Investors must note that apart from providing greater visibility to the company and being a route of geographical diversification, exports are also likely to reduce the seasonality factor in Suzlon’s performance across quarters (with growth spread out across quarters and not restricted to the second half of the fiscal). Also, the fact that new export orders are coming at around 3% to 5% higher realisations is a positive for Suzlon.

Performance of Hansen Transmission: During FY06, Suzlon acquired the Belgium based Hansen Transmission, one of the three major multi-MW gearbox suppliers in the world, for a consideration of US$ 564 m. As a matter of fact, Hansen has a manufacturing capacity of 3,300 MW of wind turbine gearboxes, which the company shall be taking up to 4,500 MW going forward. Hansen reported revenues of Rs 3.2 bn during the 2-month period of May 2006 and June 2006. The company’s PBT margins during this period stood at 12.3%. We believe that a successful integration of Hansen with itself will be of immense strategic importance to the company, as it will help the latter secure supply of one of the most critical components of the overall wind power equipment.

Capacity addition: Suzlon is in the process of expanding its manufacturing footprint globally. This includes an investment of US$ 60 m in China, where the company is setting up a 600 MW integrated manufacturing unit, which will produce rotor blades, generators and control panels.

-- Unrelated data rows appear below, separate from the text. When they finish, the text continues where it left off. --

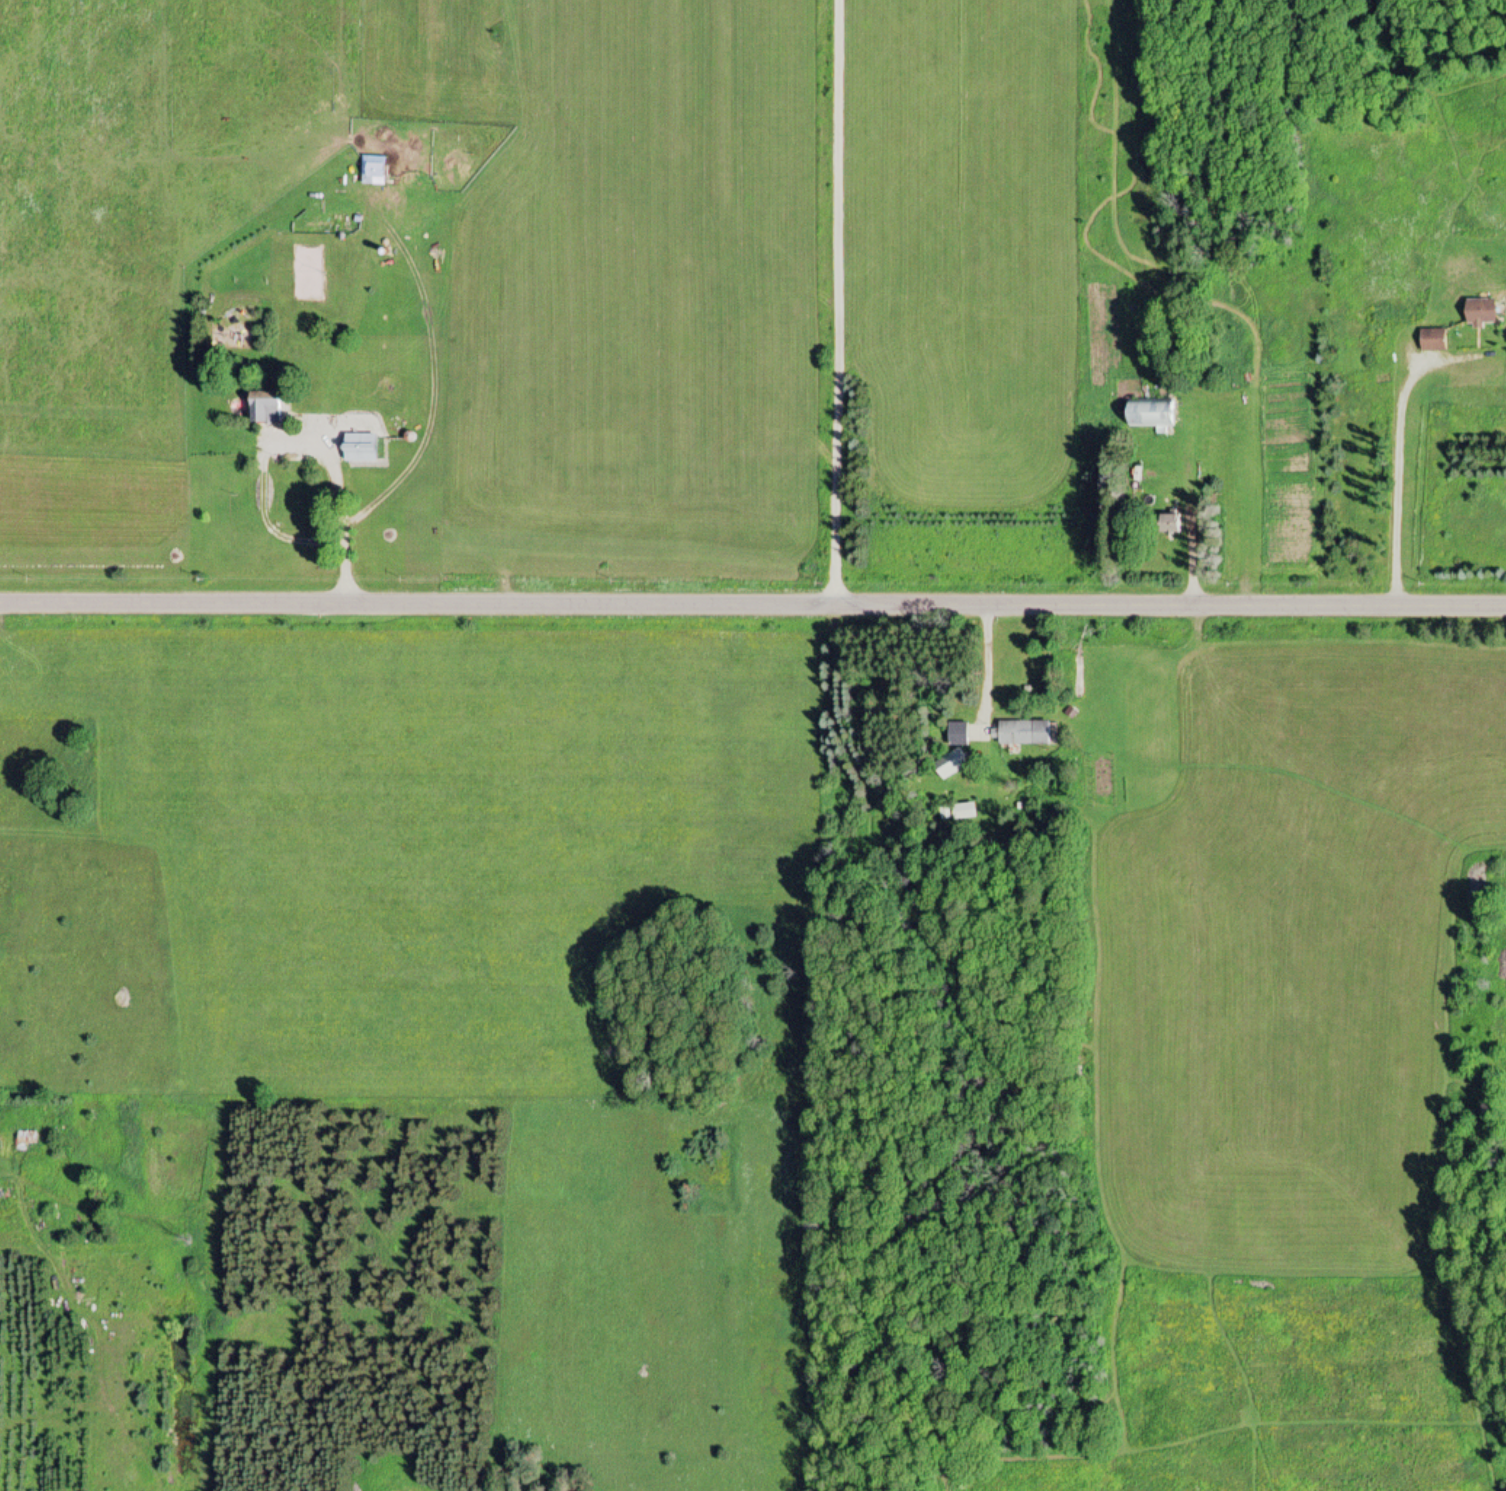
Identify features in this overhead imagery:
building: (1477, 314)
building: (1430, 342)
building: (260, 412)
building: (1145, 414)
building: (356, 441)
building: (1167, 525)
road: (753, 605)
building: (1021, 732)
building: (950, 768)
building: (959, 814)

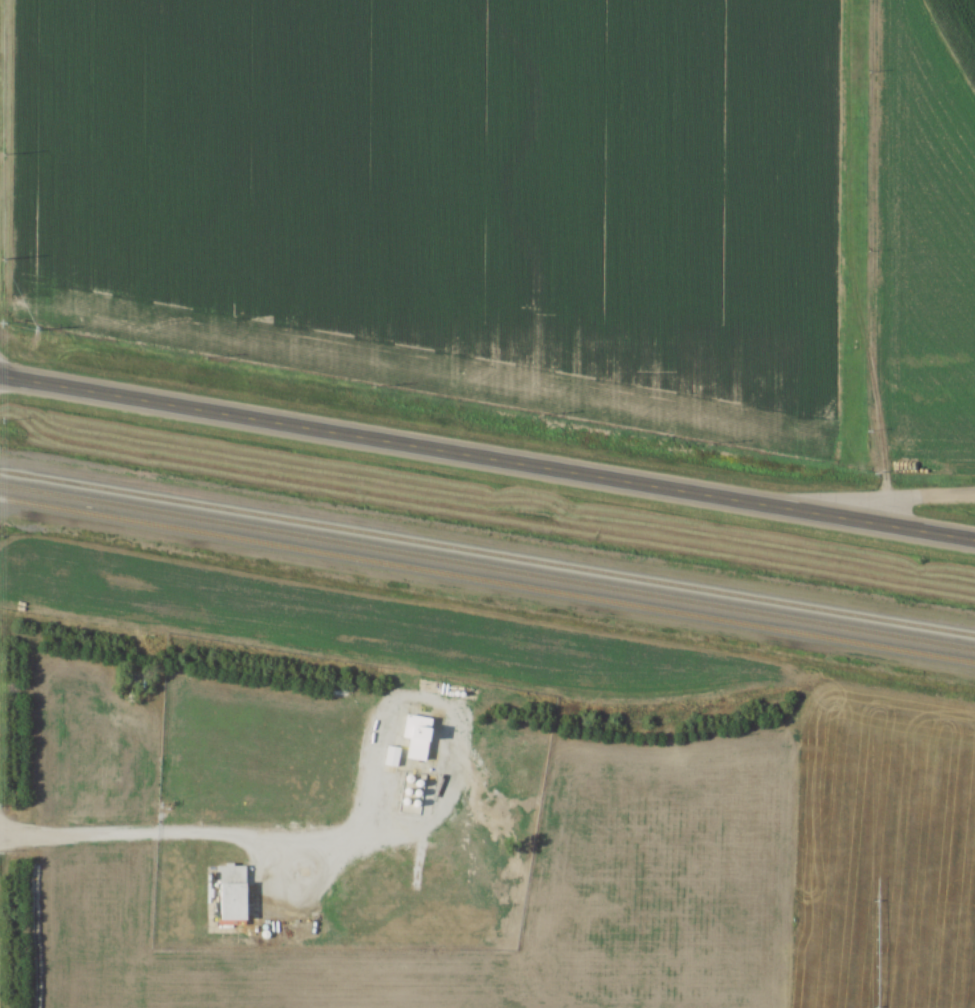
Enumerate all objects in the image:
crop: (449, 194)
road: (487, 457)
road: (898, 496)
railway: (487, 552)
railway: (487, 566)
railway: (487, 579)
building: (418, 728)
road: (123, 835)
building: (232, 892)
crop: (662, 899)
road: (299, 903)

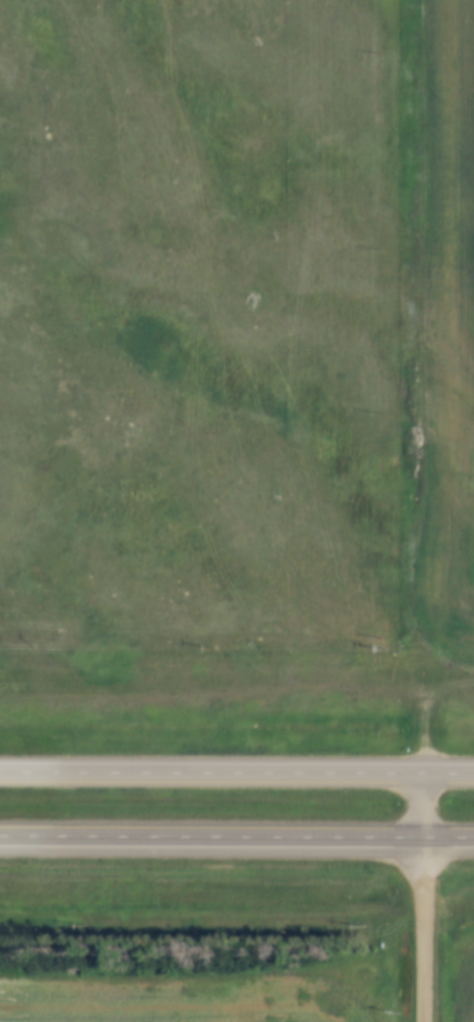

The company is also investing US$ 25 m in setting up a 600 MW rotor blade manufacturing unit in the US. Both these units are expected to commence production by September 2006. Over that, the company will also be spending US$ 325 m towards setting up a dedicated export facility in Karnataka (1,500 MW) and integrating its foundry, forging and machining units with core operations. These facilities are expected to commence production by June 2007. Consequently, by the end of June 2007, Suzlon will take its capacity to 4,200 MW (including Chinese and US capacities), from 1,500 MW currently.

Lower costs aid margins: Lower input and staff costs have helped Suzlon report 140 basis points (1.4%) expansion in its operating margins for 1QFY07. As a matter of fact, Suzlon’s raw material costs, including purchase of traded goods, have declined from 130% of 1QFY06 sales to 68% of sales in 1QFY07. Lower reliance on external purchases through capacity expansion has helped the company on this front.

Do we say more for the bottomline? Apart from the strong growth in topline, the expansion in operating margins and higher other income has played their part in sprucing up Suzlon’s bottomline during 1QFY07. On the back of these factors, the company has improved its net margins by almost 1% YoY. We expect Suzlon to report net margins of 20.5% during FY07.

What to expect?
At the current price of Rs 1,068, the stock is trading at a price to earnings multiple of 15.4 times our estimated FY08 earnings. Considering the thrust by policymakers across the world towards ramping up renewable energy capacities (wind power included), the strong growth from Suzlon has been on expected lines. We believe that the full effect of an integrated supply chain shall also be visible in the times ahead. This shall help the company improve its profitability further. We maintain our positive view on the stock from a long-term perspective.